● Try it: Write out the listing exactly, from its start through the line containing "与优鼎嘉签订了长期合作协议。", with both ends included. Leave the pictures out of your answer.

Page images with their extracted text
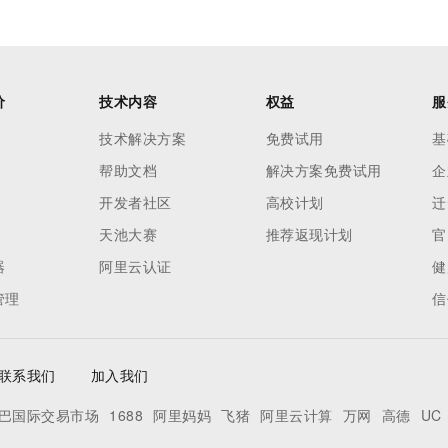
价
技术内容
权益
服
技术解决方案
免费试用
基
帮助文档
解决方案免费试用
企
开发者社区
高校计划
迁
天池大赛
推荐返现计划
官
器
阿里云认证
健
管理
信
联系我们
加入我们
巴国际交易市场
1688
阿里妈妈
飞猪
阿里云计算
万网
高德
UC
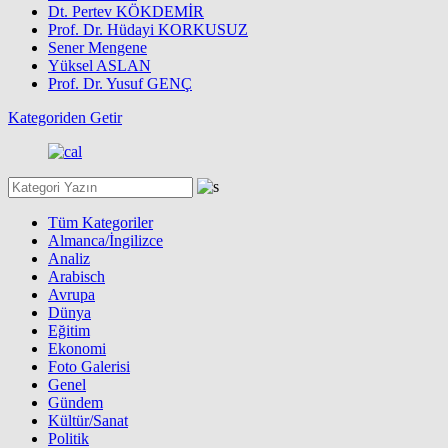
Dt. Pertev KÖKDEMİR
Prof. Dr. Hüdayi KORKUSUZ
Sener Mengene
Yüksel ASLAN
Prof. Dr. Yusuf GENÇ
Kategoriden Getir
Tüm Kategoriler
Almanca/İngilizce
Analiz
Arabisch
Avrupa
Dünya
Eğitim
Ekonomi
Foto Galerisi
Genel
Gündem
Kültür/Sanat
Politik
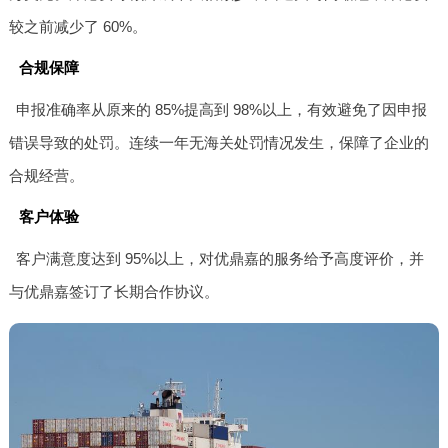
较之前减少了 60%。
合规保障
申报准确率从原来的 85%提高到 98%以上，有效避免了因申报
错误导致的处罚。连续一年无海关处罚情况发生，保障了企业的
合规经营。
客户体验
客户满意度达到 95%以上，对优鼎嘉的服务给予高度评价，并
与优鼎嘉签订了长期合作协议。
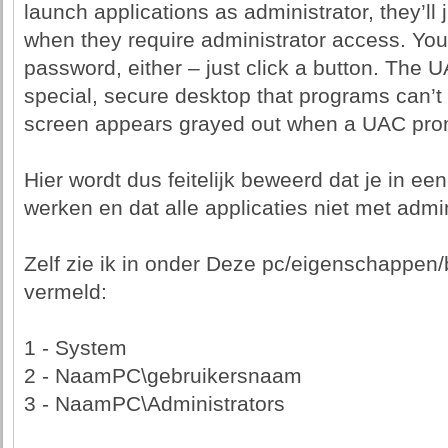
launch applications as administrator, they’l
when they require administrator access. You
password, either – just click a button. The 
special, secure desktop that programs can’t
screen appears grayed out when a UAC pro
Hier wordt dus feitelijk beweerd dat je in ee
werken en dat alle applicaties niet met admi
Zelf zie ik in onder Deze pc/eigenschappen/
vermeld:
1 - System
2 - NaamPC\gebruikersnaam
3 - NaamPC\Administrators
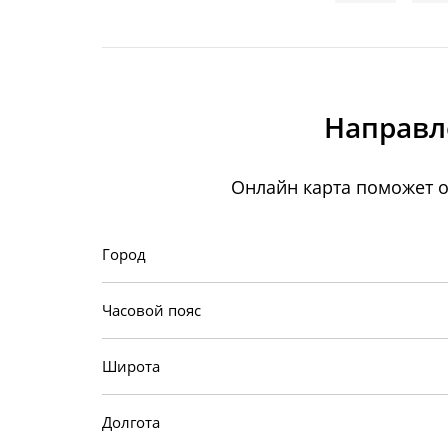
Направл
Онлайн карта поможет о
Город
Часовой пояс
Широта
Долгота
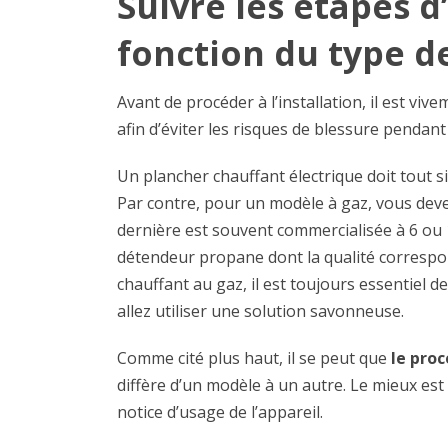
Suivre les étapes d
fonction du type d
Avant de procéder à l’installation, il est viv
afin d’éviter les risques de blessure pendant
Un plancher chauffant électrique doit tout 
Par contre, pour un modèle à gaz, vous deve
dernière est souvent commercialisée à 6 ou 1
détendeur propane dont la qualité corresp
chauffant au gaz, il est toujours essentiel d
allez utiliser une solution savonneuse.
Comme cité plus haut, il se peut que
le proc
diffère d’un modèle à un autre. Le mieux est 
notice d’usage de l’appareil.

● Worked solution:
价
技术内容
权益
服
技术解决方案
免费试用
基
帮助文档
解决方案免费试用
企
开发者社区
高校计划
迁
天池大赛
推荐返现计划
官
器
阿里云认证
健
管理
信
联系我们
加入我们
巴国际交易市场
1688
阿里妈妈
飞猪
阿里云计算
万网
高德
UC
Dt. Pertev KÖKDEMİR
Prof. Dr. Hüdayi KORKUSUZ
Sener Mengene
Yüksel ASLAN
Prof. Dr. Yusuf GENÇ
Kategoriden Getir
Tüm Kategoriler
Almanca/İngilizce
Analiz
Arabisch
Avrupa
Dünya
Eğitim
Ekonomi
Foto Galerisi
Genel
Gündem
Kültür/Sanat
Politik
较之前减少了 60%。
合规保障
申报准确率从原来的 85%提高到 98%以上，有效避免了因申报
错误导致的处罚。连续一年无海关处罚情况发生，保障了企业的
合规经营。
客户体验
客户满意度达到 95%以上，对优鼎嘉的服务给予高度评价，并
与优鼎嘉签订了长期合作协议。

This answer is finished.